● **The problem**:
Using the hip-hop playlist below, answer these questions:
(a) Who is credited as the father of hip-hop?
(b) What was Naughty by Nature's original name?
(c) Which De La Soul album did the writer buy first?

● **Provided passage**:

'''

The Bubble Playlist No. 12: Hip-hop

In the early 1970s a musical phenomenon was being born on the streets of the Bronx, America and when the song “Rapper’s Delight” by The Sugarhill Gang hit the radios the world finally got a taste of what we now know as hip-hop. While the names Jay Z and Eminem may be synonymous with hip-hop to many of you, the name Clive Campbell may be somewhat unfamiliar yet it is Clive Campbell, a Jamaican born DJ, who has been credited as the father of hip-hop. For me, hip hop and rap is my guilty pleasure so I have put together a play list of some of my all time favourites..

Naughty by Nature – Hip Hop Hooray

Naughty by Nature are a hip-hop trio from New Jersey that have been around since the mid 80’s. Their first album released was called Independent Leaders under their original name New Style. They were taken under the wings of Queen Latifa shortly after this release and changed their name. They have been famed for producing and releasing credible tracks into a pop market whilst maintaining their hip-hop reputation and credibility. I was lucky enough to see these guys last year at Southport Weekender and after over 30 years in the business they still knew how to bring the house down!

De La Soul – Rollerskating Jam Named Saturday

3 Feet High and Rising was the first De La Soul album I bought and from then on I was hooked. By the time of their 1989 debut album release the band was being hailed as the ‘future of hip-hop’. Their music is fun, colourful, energetic, eclectic and filled with ‘goofy humour’. Unfortunately as we moved into the 90’s they were sidelined by the edgier sound of gangsta rap.This track was one of the first singles released from their second album, De La Soul is dead and while it didn’t do well in the UK charts it is still one of my all time favourites.

'''

● **Raw data**:

'''

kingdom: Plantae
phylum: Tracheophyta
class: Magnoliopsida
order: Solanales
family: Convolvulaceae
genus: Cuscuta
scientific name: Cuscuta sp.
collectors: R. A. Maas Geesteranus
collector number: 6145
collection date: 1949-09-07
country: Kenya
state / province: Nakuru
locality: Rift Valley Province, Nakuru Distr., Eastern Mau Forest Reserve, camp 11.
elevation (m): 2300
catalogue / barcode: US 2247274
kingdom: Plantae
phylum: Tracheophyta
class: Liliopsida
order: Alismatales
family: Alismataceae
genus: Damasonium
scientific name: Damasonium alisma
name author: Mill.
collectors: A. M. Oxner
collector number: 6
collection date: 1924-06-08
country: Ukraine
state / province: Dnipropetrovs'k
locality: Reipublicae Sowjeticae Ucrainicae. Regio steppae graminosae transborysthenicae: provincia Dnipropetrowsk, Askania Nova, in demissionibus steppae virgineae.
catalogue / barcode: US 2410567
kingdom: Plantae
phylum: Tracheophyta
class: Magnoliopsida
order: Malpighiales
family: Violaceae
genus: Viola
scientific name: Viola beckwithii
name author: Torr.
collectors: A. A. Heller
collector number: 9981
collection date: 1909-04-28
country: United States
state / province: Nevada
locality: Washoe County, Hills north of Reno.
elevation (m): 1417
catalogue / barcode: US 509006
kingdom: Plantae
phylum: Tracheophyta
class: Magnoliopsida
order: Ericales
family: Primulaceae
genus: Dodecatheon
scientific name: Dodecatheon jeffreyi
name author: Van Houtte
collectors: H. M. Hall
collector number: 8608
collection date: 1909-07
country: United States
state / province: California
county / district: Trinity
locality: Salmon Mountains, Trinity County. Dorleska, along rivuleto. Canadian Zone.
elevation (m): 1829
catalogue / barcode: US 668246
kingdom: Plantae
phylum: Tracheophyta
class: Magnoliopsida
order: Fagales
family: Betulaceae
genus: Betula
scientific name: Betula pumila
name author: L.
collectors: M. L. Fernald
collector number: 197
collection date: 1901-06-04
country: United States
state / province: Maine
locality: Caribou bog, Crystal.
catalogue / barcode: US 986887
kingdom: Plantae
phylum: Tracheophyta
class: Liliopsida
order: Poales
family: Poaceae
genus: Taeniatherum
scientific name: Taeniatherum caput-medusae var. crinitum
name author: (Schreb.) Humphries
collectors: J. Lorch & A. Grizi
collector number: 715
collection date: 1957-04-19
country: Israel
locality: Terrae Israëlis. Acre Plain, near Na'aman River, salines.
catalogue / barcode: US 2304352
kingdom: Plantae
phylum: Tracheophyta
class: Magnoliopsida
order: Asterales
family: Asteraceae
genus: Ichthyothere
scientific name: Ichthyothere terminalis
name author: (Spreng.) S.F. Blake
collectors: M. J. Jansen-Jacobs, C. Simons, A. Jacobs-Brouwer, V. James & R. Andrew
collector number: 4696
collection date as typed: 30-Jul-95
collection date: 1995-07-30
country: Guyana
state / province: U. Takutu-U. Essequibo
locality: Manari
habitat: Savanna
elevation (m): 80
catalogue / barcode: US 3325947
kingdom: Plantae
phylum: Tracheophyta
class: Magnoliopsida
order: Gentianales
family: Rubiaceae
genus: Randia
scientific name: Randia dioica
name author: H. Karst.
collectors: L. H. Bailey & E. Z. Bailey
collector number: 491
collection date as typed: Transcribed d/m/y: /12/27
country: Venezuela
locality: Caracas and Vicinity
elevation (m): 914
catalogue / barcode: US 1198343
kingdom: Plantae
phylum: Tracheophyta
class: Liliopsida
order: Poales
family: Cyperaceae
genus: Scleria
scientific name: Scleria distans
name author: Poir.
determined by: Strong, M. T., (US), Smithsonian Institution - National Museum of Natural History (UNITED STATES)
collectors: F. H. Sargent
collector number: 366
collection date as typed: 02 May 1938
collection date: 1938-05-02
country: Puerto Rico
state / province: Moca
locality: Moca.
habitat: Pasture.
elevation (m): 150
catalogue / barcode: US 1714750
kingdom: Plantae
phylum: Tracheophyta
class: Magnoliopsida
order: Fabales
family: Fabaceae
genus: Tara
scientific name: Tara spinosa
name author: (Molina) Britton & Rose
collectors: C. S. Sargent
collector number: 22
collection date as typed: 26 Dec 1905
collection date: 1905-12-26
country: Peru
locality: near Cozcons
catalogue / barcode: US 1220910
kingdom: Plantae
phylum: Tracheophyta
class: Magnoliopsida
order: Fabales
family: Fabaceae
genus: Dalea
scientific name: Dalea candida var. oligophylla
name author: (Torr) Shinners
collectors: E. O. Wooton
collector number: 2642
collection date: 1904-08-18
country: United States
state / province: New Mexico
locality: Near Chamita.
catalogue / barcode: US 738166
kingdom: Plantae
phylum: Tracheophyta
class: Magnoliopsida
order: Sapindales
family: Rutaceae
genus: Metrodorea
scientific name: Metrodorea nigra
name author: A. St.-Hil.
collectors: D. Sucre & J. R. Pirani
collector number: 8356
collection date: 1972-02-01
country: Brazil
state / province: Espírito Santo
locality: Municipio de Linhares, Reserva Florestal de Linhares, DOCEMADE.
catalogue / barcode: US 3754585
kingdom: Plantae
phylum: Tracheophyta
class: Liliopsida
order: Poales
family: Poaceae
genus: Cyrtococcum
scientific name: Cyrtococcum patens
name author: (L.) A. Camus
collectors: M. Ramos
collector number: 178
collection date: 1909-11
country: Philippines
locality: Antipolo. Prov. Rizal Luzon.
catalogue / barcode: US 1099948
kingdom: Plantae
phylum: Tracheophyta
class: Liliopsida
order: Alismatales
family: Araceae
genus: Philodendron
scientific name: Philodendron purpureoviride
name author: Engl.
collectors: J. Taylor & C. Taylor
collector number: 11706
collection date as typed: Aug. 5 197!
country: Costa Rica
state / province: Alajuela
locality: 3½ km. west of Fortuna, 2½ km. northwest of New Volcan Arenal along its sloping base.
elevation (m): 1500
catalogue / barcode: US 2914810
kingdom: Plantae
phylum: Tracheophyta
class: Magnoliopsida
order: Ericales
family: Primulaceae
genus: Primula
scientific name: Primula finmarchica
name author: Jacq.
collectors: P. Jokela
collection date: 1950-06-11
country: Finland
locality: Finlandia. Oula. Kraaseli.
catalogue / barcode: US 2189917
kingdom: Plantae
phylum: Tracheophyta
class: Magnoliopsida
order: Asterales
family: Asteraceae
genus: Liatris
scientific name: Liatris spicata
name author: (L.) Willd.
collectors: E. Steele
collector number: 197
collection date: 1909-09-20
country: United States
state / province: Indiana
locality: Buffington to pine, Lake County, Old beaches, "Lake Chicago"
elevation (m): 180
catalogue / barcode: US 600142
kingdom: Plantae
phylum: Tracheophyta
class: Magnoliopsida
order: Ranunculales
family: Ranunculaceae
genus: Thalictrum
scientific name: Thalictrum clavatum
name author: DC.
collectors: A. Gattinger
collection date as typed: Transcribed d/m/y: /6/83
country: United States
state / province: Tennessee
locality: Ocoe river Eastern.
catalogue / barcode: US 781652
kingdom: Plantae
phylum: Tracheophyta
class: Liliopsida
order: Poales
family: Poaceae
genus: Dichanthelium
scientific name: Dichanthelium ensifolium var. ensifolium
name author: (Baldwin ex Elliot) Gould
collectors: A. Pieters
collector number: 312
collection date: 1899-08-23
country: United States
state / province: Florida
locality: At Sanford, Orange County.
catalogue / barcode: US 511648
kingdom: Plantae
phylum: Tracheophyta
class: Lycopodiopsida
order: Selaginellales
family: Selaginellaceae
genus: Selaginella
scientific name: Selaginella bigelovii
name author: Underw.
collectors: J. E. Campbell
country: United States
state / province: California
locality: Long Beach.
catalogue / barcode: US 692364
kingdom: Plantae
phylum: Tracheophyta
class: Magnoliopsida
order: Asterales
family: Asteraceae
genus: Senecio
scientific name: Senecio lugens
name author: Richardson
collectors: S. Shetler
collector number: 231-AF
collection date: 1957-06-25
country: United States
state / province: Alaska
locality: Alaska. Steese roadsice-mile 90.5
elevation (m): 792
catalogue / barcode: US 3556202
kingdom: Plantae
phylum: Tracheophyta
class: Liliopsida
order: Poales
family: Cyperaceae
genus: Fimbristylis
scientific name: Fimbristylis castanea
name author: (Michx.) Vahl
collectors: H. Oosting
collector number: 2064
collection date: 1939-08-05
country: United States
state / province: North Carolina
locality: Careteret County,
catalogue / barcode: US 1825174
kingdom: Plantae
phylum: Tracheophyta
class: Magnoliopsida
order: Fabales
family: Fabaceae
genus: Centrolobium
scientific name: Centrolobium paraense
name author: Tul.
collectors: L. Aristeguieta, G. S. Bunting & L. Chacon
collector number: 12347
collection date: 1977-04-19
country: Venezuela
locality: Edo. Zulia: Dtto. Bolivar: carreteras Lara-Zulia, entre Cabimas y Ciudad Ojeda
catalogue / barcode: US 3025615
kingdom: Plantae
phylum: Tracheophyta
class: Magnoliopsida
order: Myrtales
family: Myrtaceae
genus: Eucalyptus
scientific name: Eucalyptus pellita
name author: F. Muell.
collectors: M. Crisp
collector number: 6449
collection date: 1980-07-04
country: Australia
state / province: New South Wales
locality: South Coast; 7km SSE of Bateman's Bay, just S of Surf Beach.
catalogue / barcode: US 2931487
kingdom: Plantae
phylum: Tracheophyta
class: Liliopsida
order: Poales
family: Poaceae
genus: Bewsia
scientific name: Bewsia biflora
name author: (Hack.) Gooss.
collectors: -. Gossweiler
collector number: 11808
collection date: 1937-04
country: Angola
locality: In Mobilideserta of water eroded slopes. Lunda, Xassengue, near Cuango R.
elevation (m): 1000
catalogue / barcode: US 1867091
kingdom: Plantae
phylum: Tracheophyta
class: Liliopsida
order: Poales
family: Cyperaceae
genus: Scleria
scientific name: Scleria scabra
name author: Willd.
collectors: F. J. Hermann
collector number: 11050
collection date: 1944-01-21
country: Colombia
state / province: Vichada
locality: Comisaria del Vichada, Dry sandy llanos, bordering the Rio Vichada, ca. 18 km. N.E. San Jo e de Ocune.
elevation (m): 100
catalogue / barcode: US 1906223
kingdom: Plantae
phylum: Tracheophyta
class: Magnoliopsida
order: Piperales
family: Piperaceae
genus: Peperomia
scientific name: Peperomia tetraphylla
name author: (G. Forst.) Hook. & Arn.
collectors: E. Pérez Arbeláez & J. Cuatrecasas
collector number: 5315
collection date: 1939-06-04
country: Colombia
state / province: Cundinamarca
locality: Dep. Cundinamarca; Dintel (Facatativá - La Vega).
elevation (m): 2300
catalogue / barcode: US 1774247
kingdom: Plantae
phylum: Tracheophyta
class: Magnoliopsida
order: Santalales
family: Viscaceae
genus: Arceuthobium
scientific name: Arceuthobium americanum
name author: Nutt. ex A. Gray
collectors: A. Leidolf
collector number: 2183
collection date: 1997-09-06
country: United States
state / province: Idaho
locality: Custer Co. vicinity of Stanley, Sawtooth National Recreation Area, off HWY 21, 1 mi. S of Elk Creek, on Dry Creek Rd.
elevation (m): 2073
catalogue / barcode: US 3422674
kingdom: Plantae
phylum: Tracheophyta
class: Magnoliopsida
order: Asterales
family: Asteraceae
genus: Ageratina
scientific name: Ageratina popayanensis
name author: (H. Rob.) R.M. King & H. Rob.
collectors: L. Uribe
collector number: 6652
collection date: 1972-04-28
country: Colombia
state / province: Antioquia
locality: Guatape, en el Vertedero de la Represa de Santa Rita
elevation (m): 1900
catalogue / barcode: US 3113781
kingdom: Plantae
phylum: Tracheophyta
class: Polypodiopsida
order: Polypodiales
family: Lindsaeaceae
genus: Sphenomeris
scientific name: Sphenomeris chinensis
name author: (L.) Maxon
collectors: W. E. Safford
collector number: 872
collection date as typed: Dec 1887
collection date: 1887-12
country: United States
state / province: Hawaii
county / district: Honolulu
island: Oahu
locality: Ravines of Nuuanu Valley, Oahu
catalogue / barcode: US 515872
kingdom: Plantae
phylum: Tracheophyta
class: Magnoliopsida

'''

● **Task answer**:
(a) Clive Campbell, a Jamaican-born DJ
(b) New Style
(c) 3 Feet High and Rising